Mir (Концертный зал «Мир») is a theatre and concert hall in the center of Moscow (Tsvetnoy Boulevard, House 11). It is located in a building built in 1881.

== History ==
An eight-stone building was built on Tsvetnoy Boulevard in 1881, designed to show the panorama of "Plevna". In 1886 the building was bought by the brothers Nikitin and they opened a circus there. Later, a horse riding arena was established in the building. During the Russian Civil War, the arena burned down, and since then the building was empty.

In 1957, the reconstruction of the building for a cinema was started by architects V. A. Butuzov, N. S. Strigalova, M. I. Bogdanov, and engineers L. Bogatkin, V. Kotov, and A. Levenshtein. During the reconstruction only the original brick walls were preserved. The new cinema "Mir" (translating as "world") was opened on February 28, 1958 as a Kinopanorama cinema. In 1960, it was converted into a larger widescreen cinema with 1,220 seats.

In 2006 the cinema was again reconstructed, after which it opened as a concert hall for 923 spectators. The last reconstruction was carried out in 2017, after which Mir became a concert and entertainment venue.

== Architecture ==
The building is brick, octagonal in plan.

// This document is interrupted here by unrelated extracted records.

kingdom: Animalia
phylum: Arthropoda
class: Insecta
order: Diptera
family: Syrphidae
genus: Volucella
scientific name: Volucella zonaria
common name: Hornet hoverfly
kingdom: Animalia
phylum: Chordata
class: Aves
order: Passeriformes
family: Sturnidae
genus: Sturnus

The diameter of the cylindrical auditorium is about 40 m. Its walls were lined with vertical wooden slats in order to improve the building's acoustics. The hall is covered with a conical dome from metal trusses. Outside, the walls are faced with gray ceramic tiles. The octagon of the main volume rises above the glazed rectangular volume, where the lobby of the cinema is located. The combination of glass and the matte surfaces of the walls is characteristic of Soviet architecture of the second half of the 1950s.